For a moment, I thought that Chef’s Special was going to paint the walls of the doctor’s quarters, joining the now-deceased duo’s blood. That greasy, roiling sensation in the pit of my stomach was both familiar and unwelcome. I swallowed a few times to keep from losing my lunch and slowly dragged myself back to my feet. I was a bit unsteady but otherwise unharmed. Physically, at least. Emotionally, I was something entirely else.
I refused to look at the doc. That would have been bad. Instead, I ejected the magazine in my handgun and checked the count. I had five rounds left, plus the two extra mags I’d pilfered from Fletcher’s corpse. That could theoretically get me up to the armory, which would probably still be secure. If there were any guards in the area, we could link up and push back to retake the station.
That thought made me pause. Had we lost the station yet? For some reason, a small voice in the back of my head suggested that we had. I hoped that my intuition was wrong. I took a deep, calming breath. I needed the proper mindset for what was to come. Assuming, of course, that my intuition was correct.

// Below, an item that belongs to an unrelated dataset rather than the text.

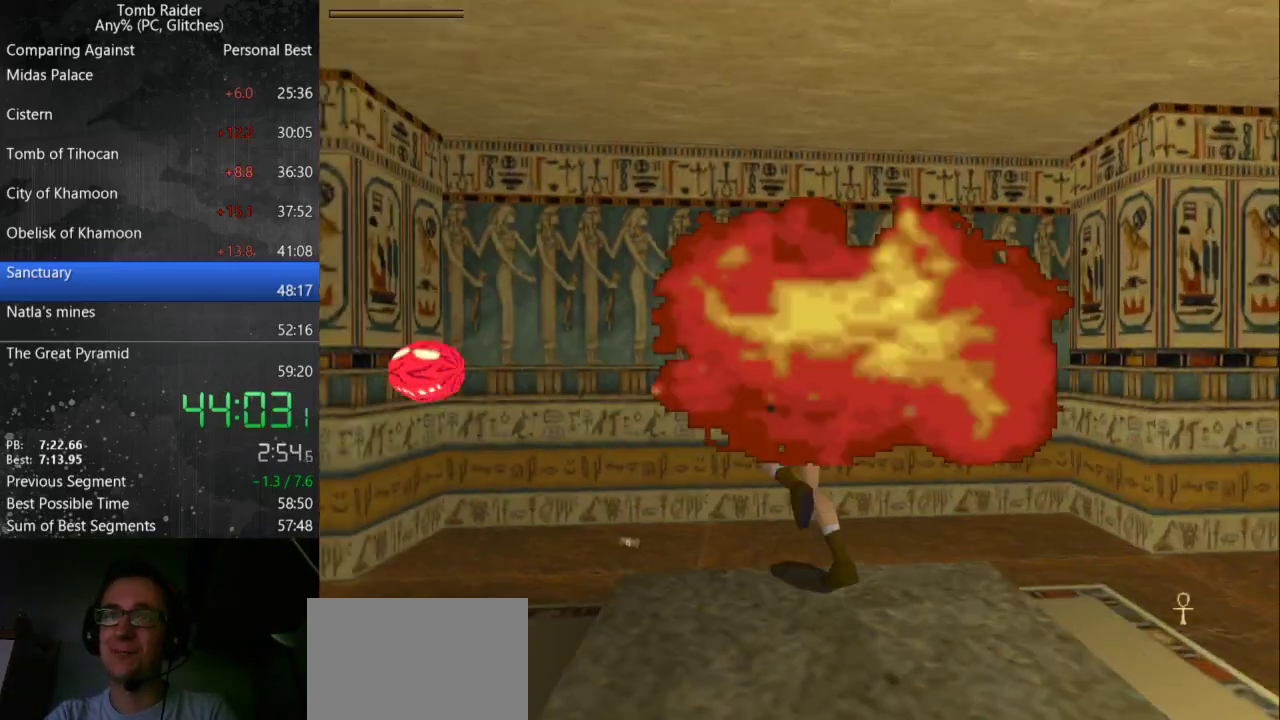
{"keys": ["left", "up"], "events": []}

I started to go back over the base’s standard procedures in my head. Securing the cell block was out of the question, given that 11 of the 12 were out and roaming the station already. Comms were still down, which screwed the ne
xt three steps. Eventually, I’d have to go and get them back up and running, or find someone who actually knew how to do the technical stuff. We had a maintenance crew on board who were contracted to do the technical repairs of the station, but I hadn’t really seen them around much. With the comms down, there’d be no easy way to get the contractors to—
My train of thought screeched to a halt.
Where the hell was everybody?
I pushed the thought away—I’d have to assume I was on my own for now. I walked into the bedroom. Gerry’s eyes were wide open, face frozen in surprise. Dr. Marillac had torn out his throat, then started on the fleshy part of his chest.

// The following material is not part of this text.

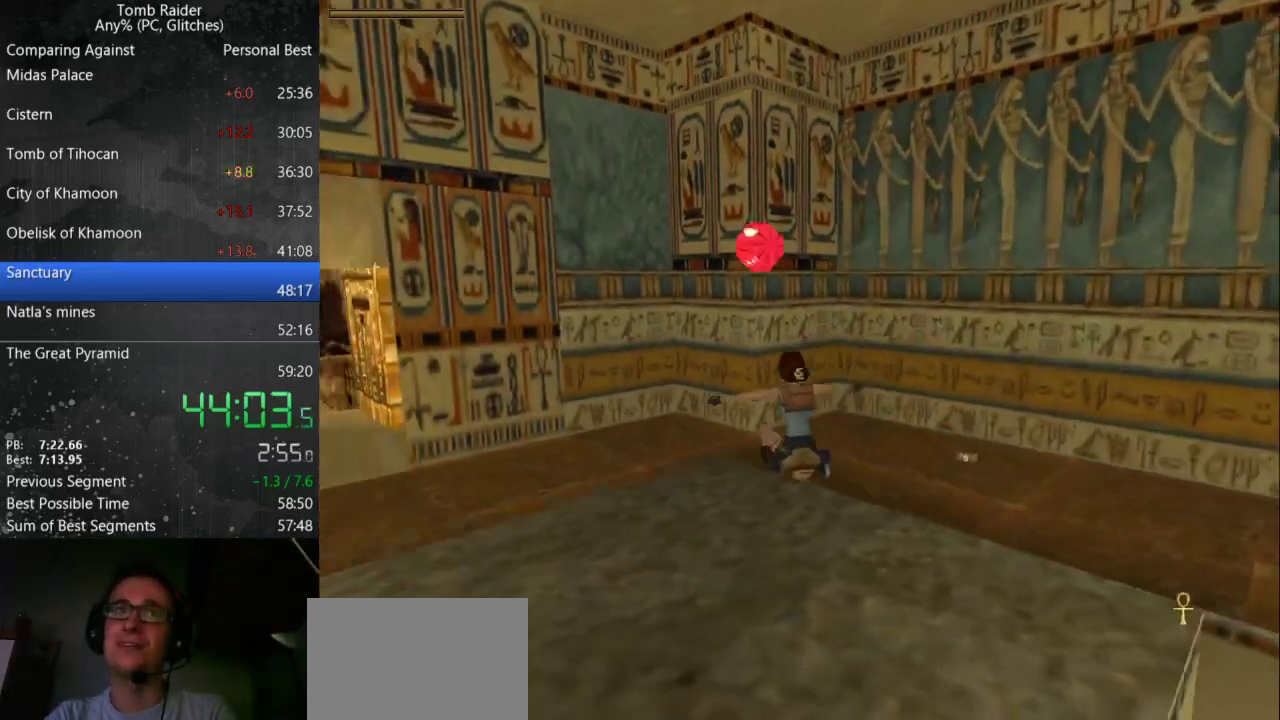
{"keys": ["left", "up"], "events": []}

“Damn, Gerry.” I moved closer, trying to avoid the blood pooled on the floor and around his body. “Hell of a way to go. I’m sorry I wasn’t faster getting here.” I holstered the pistol and gently closed his eyes.
I carefully adjusted his shirt, checking his breast pockets as I covered the wounds. He wasn’t wearing any pants, and I couldn’t see any sign of them. If Gerry followed the new protocols that we had drawn up, though, I shouldn’t need to search for his pants. I felt around in his shirt. His keycard should be…here. I wanted a backup plan, in case my codes didn’t work at the armory.
I was in luck. His keycard was precisely where it should have been.
There was nothing else for me here, Gerry hadn’t been armed when he’d come back with the Doc. I pulled the sheet off the bed and over him. I walked back to the front room, keeping my distance both physically, and mentally, from Doctor Marillac’s corpse. The door opened as I got within range of its sensor.
Bringing me face to face with Jou.
One would think that a guy as big as Jou wouldn’t be all that fast. They’d definitely be wrong.
Before I could react, his fist connected with my nose, rocking me back. Stars exploded in front of my tearing eyes, effectively blinding me. The punch was so hard, so vicious that I could have sworn my hair hurt from the blow. The second punch took me hard in the gut, my breath rushing out of my lungs with a strangled groan. I struggled to breathe as I hit the floor. I tried to inhale but my diaphragm was not following instructions, so I lay on the floor, gaping like a drowning fish as Jou loomed above me.